┏━━

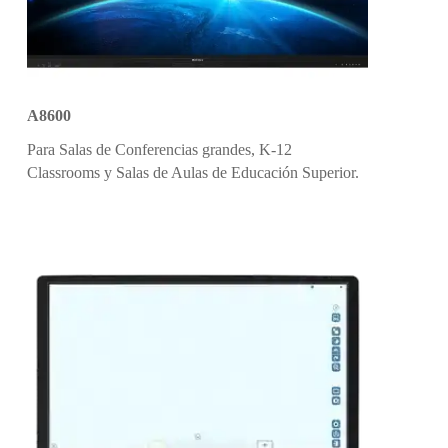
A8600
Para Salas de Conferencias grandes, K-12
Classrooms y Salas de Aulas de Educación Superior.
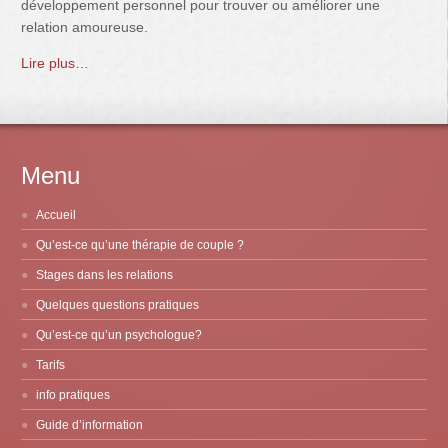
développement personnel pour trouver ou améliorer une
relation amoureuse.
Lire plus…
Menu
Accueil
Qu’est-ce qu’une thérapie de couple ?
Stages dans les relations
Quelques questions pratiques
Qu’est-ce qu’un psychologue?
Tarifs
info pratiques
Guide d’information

┗━━
┏━━

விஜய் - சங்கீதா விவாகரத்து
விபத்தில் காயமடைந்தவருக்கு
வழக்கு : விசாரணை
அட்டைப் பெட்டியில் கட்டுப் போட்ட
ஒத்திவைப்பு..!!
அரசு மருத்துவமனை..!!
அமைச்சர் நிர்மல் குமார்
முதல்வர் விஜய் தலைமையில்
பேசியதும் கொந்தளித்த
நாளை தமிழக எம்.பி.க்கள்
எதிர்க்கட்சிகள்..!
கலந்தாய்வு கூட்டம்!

┗━━

• _WORK TO BE COMPLETED_
Identify each line in the listing above that contains the word "pratiques", treating uppercase and lowercase as different, and copy those lines in full.

• _PROBLEM SOLUTION_
Quelques questions pratiques
info pratiques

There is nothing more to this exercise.